* [Excerpt]:
Fighting in the Face of Setbacks
By the time New Jersey activists won the state law, the surge in opposition to immigrant detention under Trump had begun to die down. Even after the ban was passed, EDC stayed open because CoreCivic had renewed a contract with the facility before the passage of the ban. Despite this, some organizers who had stayed active through Biden’s first year in office began to focus on issues other than immigrant detention. Robertson believes this was a mistake and played a role in how easily the federal government was able to challenge the state law against ICE contracts.
“Largely I attribute it to a victim of [the movement’s] successes,” Robertson said. “I was never of the mind that like the job was done. I feel like a lot of people thought that.”
As Todd Miller reported in The Nation, border security contracts issued to private companies reached record levels under Biden. Additionally, ICE and Customs and Border Protection contracts with the private industry reached a value of $23.5 billion under Biden’s first three years in office, surpassing that spent on similar contracts during Trump’s entire first term. According to the ACLU, the average amount of people in ICE detention increased while Biden was president from an average of 15,444 people in detention each day in January 2021, to an average of 30,003 people in detention each day by July 2023.
O’Leary believes that the Democratic Party has played a role in the loss of momentum by promising to fight for immigrant rights so activists will vote for them, but doing little to deliver on those promises once they’re elected.
“The Democrats have been using immigration, and the potential of immigration reform as this carrot. They are the party of the carrot and the Republicans are the party of the stick,” O’Leary said. “The Democrats don’t want to solve this issue either. They want to keep talking about it.”
New Jersey is not the only “blue state” to see its advances erode during the Biden administration. A California ban on private prison detention was stopped by a federal appeals court in 2022, and Washington state legislation to guarantee more “state oversight” of a private detention center was also blocked by a federal judge earlier this year.
Public anti-immigrant sentiment also appears to be rising across the country, driven in part by political fearmongering. According to a Rutgers-Eagleton poll of New Jersey voters, 9 in 10 of voters polled said they support greater border security measures, and a plurality of 49 percent of those polled expressed support for mass deportations. In New York, Democrats including Gov. Kathy Hochul and New York City Mayor Eric Adams are already promising to aid Trump in his attacks on immigrants.

* [Assignment]:
Update the part of the excerpt starting at "Public anti-immigrant sentiment" and ending at "attacks on immigrants.", changing "fearmongering" to "rhetoric".

[Saved data entries]
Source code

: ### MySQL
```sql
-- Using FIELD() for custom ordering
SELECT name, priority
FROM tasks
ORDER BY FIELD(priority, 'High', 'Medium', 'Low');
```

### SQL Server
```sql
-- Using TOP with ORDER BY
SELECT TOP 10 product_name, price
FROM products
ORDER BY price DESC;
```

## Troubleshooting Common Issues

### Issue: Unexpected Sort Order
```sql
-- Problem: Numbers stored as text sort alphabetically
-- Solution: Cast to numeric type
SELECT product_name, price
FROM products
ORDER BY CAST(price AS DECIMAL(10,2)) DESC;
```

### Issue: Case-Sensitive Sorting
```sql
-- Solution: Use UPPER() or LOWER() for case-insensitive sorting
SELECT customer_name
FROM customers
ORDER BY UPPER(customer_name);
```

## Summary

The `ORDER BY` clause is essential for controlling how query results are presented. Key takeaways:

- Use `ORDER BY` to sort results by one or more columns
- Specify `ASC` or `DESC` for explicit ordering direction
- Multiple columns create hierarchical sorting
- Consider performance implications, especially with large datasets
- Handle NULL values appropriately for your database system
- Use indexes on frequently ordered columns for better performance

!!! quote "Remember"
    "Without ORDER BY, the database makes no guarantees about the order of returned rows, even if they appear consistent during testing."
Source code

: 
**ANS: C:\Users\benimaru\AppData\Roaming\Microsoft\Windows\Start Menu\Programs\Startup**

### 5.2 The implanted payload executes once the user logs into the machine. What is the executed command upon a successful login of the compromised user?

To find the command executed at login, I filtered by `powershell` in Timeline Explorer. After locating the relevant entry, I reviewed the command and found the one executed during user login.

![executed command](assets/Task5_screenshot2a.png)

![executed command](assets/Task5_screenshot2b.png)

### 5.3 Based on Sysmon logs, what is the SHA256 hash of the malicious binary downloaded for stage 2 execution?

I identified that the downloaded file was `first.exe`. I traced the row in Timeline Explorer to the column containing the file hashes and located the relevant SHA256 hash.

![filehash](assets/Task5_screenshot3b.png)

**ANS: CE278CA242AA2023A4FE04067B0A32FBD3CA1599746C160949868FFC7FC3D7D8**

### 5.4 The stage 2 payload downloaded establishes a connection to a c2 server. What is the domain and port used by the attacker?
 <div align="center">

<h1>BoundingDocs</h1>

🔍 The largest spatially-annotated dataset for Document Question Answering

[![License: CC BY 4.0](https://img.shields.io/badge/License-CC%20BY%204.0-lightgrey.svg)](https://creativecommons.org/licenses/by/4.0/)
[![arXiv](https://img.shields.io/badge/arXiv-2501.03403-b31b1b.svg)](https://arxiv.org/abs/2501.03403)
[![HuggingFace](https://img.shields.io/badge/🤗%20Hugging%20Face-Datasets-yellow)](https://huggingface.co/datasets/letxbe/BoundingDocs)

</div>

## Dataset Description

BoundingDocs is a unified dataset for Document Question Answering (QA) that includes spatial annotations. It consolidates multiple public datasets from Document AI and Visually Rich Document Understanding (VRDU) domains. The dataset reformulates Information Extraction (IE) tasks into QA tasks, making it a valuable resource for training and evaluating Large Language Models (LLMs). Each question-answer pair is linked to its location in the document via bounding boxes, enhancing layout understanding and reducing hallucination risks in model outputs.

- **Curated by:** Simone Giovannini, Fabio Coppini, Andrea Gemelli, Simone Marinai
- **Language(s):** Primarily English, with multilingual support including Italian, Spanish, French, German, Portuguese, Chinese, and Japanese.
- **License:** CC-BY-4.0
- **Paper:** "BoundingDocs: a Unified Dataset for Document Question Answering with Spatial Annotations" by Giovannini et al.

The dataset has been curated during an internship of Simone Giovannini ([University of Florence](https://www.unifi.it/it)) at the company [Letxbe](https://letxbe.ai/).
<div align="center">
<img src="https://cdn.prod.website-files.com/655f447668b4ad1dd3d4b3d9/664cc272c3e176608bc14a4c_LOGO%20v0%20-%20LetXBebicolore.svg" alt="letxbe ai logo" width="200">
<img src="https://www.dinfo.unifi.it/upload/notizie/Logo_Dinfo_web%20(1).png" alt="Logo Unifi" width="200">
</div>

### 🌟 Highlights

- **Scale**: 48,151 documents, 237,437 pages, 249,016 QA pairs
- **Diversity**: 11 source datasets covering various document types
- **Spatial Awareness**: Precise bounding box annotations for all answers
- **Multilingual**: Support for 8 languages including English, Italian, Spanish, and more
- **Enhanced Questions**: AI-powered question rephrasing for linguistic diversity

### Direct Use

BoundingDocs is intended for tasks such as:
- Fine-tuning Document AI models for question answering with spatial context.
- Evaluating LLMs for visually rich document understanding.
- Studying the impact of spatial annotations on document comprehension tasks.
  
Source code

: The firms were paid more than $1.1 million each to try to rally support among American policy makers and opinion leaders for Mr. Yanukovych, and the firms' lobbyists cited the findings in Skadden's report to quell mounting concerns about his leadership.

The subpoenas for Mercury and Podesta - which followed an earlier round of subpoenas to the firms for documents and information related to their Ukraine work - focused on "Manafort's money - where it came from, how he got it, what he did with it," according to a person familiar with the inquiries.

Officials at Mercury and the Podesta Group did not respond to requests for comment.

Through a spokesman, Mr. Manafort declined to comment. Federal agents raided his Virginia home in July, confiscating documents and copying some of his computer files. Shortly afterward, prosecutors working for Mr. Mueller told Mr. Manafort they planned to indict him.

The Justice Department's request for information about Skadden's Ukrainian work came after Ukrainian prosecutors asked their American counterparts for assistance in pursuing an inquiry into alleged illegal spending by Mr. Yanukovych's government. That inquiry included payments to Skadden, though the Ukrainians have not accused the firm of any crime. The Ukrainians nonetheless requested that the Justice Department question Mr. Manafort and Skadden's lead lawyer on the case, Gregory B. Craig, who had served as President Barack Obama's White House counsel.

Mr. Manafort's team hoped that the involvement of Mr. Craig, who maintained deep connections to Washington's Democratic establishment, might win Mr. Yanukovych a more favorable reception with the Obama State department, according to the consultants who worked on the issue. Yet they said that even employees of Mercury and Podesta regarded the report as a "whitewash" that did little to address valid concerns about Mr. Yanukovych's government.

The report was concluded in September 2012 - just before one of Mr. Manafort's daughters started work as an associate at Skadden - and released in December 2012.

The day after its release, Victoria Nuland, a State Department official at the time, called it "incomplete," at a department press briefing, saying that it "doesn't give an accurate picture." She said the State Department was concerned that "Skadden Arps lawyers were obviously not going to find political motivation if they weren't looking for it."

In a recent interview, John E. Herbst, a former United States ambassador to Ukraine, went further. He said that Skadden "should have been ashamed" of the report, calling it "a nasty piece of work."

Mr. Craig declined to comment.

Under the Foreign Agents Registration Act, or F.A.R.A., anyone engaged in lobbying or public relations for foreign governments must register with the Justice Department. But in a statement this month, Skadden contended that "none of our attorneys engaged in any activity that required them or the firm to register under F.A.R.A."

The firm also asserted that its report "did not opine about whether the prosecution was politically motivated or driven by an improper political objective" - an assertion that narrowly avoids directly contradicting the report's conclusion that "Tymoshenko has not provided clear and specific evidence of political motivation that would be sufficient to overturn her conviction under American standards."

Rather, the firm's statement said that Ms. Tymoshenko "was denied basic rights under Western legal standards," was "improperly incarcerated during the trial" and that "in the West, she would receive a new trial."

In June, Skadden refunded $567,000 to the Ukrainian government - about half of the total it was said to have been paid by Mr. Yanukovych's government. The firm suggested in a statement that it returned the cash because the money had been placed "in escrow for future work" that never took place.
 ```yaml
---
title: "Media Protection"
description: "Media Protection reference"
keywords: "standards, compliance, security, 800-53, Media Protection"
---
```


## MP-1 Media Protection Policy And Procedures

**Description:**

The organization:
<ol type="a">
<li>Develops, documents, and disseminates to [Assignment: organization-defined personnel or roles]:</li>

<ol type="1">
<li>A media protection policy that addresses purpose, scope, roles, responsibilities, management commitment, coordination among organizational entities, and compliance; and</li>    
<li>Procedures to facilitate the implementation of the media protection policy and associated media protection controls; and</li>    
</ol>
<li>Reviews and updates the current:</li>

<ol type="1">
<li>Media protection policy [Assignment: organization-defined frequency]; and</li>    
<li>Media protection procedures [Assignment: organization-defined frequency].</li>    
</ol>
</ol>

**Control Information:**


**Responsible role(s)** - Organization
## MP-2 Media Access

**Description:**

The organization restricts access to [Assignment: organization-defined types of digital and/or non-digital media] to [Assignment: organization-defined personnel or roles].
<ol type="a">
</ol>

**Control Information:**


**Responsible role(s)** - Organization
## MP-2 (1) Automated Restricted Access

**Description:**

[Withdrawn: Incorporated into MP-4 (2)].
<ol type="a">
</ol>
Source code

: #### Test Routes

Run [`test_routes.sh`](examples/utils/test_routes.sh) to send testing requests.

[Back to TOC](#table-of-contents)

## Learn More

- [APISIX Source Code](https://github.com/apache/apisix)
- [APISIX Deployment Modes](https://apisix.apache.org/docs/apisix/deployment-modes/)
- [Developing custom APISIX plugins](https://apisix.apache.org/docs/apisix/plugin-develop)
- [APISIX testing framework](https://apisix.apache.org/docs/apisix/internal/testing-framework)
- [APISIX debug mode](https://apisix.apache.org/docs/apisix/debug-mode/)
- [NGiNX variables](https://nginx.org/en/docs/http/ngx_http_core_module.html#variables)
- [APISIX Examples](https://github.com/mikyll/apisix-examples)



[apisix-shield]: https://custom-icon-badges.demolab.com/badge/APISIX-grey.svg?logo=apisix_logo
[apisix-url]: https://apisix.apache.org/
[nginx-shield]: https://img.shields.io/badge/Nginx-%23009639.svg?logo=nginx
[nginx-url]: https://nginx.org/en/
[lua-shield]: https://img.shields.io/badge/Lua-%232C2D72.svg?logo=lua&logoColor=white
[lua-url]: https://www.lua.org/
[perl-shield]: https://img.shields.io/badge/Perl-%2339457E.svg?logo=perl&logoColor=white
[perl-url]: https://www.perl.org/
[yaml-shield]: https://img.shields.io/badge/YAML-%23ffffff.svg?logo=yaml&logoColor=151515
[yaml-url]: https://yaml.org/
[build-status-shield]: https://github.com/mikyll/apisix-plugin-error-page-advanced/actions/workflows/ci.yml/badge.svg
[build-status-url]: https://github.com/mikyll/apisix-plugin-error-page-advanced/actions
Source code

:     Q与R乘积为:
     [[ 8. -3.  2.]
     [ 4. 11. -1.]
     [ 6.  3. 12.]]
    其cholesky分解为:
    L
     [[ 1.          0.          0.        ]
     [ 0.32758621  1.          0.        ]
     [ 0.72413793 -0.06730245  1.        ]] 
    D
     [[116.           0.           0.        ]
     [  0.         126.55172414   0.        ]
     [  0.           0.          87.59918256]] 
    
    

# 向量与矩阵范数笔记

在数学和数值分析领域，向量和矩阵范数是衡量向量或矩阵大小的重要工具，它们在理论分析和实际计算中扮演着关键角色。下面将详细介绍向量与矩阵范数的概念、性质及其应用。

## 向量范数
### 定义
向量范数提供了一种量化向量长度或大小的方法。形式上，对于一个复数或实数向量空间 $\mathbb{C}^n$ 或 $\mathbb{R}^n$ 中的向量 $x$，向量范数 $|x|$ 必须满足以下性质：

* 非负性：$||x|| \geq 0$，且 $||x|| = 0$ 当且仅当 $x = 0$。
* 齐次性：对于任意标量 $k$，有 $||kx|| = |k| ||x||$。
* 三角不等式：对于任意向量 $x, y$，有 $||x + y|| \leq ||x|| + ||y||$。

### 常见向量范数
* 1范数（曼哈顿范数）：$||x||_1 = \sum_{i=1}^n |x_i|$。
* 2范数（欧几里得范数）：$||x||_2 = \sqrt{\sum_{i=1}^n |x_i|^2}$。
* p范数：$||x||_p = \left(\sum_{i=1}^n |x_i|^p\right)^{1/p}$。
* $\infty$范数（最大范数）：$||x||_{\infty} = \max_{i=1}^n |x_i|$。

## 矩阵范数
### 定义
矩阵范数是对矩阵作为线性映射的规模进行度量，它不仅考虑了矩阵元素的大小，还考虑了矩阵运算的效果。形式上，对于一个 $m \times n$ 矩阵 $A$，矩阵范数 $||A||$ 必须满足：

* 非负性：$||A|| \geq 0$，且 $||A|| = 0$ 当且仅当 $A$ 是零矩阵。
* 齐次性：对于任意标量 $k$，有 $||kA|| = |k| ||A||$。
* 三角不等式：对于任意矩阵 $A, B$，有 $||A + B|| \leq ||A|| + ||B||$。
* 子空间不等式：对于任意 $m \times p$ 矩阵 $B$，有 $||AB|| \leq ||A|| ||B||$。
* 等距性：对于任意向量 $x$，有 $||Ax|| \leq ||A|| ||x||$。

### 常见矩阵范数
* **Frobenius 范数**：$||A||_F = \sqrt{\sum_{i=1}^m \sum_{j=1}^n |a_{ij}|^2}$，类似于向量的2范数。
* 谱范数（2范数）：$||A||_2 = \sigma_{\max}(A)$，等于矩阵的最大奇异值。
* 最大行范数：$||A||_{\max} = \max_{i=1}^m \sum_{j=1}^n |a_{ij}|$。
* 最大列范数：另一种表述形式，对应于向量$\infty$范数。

* [Written response]:
Public anti-immigrant sentiment also appears to be rising across the country, driven in part by political rhetoric. According to a Rutgers-Eagleton poll of New Jersey voters, 9 in 10 of voters polled said they support greater border security measures, and a plurality of 49 percent of those polled expressed support for mass deportations. In New York, Democrats including Gov. Kathy Hochul and New York City Mayor Eric Adams are already promising to aid Trump in his attacks on immigrants.